The spring in Cloonown, County Roscommon, carries none of that. It is named for Saint Bridget on Ordnance Survey maps going back to 1837, the name rendered in the deliberate gothic lettering that cartographers traditionally reserved for antiquities and places of sacred or historic note. And yet there is no record of veneration here, no local knowledge of any devotional practice, no physical evidence that anyone ever visited this spot for reasons other than the purely practical.

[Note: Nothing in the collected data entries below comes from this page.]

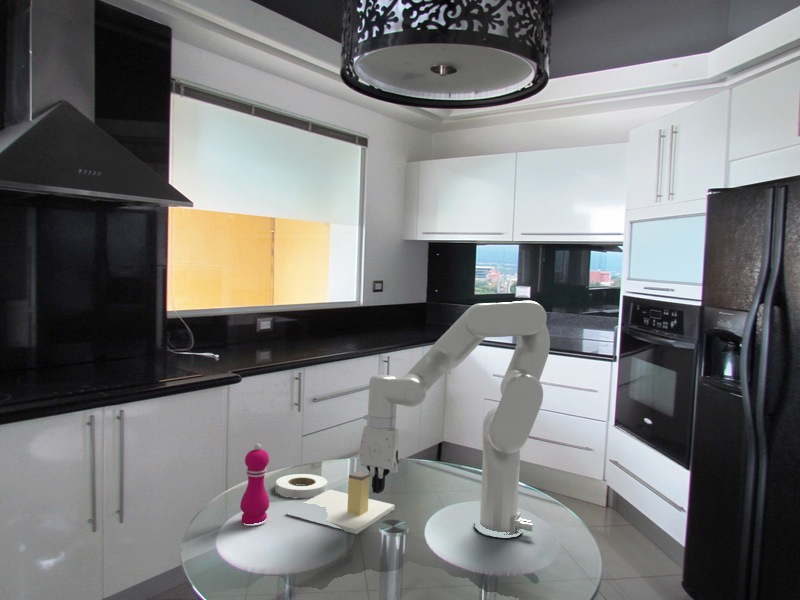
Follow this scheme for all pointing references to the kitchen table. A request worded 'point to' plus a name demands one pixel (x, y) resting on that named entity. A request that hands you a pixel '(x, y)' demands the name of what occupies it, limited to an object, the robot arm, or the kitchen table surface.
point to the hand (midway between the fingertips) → (377, 491)
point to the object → (289, 489)
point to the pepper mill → (255, 487)
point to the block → (358, 493)
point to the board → (348, 521)
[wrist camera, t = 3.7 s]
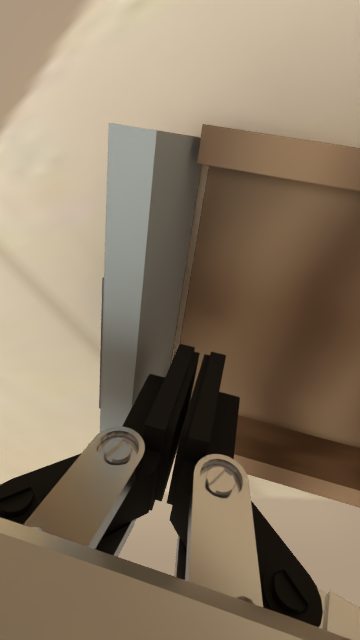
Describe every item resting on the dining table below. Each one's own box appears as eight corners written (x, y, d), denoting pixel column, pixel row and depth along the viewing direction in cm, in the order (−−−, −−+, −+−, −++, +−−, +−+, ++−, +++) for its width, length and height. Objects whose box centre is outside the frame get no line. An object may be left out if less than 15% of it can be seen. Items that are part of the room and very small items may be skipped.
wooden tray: (556, 183, 14) (736, 204, 8) (385, 447, 21) (422, 544, 16) (221, 131, 15) (197, 122, 10) (176, 391, 23) (149, 460, 18)
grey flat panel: (205, 138, 14) (156, 130, 8) (164, 407, 21) (122, 510, 15) (164, 131, 14) (85, 119, 8) (137, 399, 21) (85, 498, 15)
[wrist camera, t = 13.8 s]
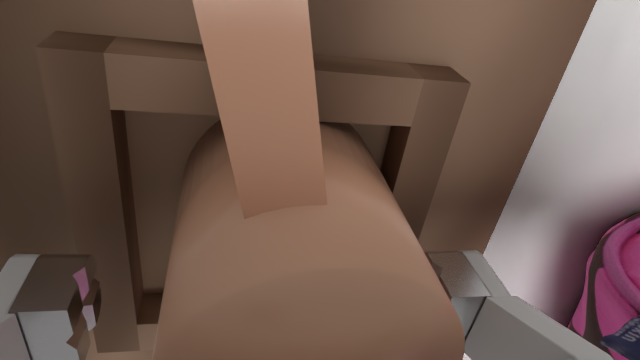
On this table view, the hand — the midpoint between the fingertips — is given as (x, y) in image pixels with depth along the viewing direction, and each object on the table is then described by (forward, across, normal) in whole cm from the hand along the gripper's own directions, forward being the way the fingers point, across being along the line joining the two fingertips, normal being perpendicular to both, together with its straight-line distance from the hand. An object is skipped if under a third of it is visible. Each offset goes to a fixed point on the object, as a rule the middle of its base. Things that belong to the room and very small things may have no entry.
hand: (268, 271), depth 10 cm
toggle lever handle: (+3, 0, -1) cm, 3 cm away
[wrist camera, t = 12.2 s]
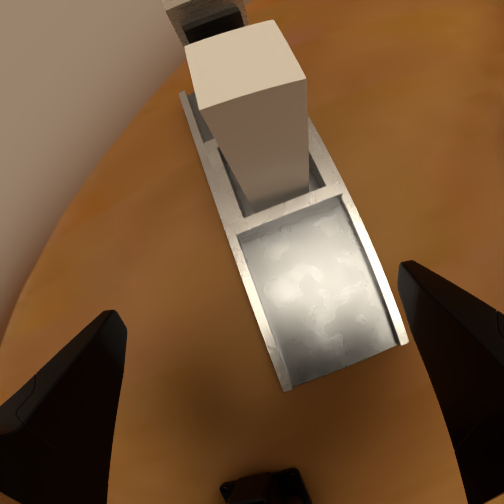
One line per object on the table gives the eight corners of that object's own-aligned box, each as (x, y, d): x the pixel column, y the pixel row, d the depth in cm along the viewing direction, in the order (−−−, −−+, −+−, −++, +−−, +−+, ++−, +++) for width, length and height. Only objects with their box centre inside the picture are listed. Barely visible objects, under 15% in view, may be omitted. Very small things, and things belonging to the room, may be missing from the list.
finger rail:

The well itself is a natural rectangular spring, roughly five metres east to west and two metres north to south, rimmed by field stones and largely overgrown, though open to the south-west. Both the 1837 and 1915 editions of the Ordnance Survey six-inch map show it and name it identically, which suggests the designation was not a cartographic slip but a settled local usage at least by the early nineteenth century. How the name of Ireland's most beloved female saint came to attach itself to this particular spring on a flat stretch of Roscommon farmland, without any accompanying tradition of prayer or pilgrimage, is simply not known. Today the site is used by cattle. The gap between the name it carries and the life it has lived is the most interesting thing about it.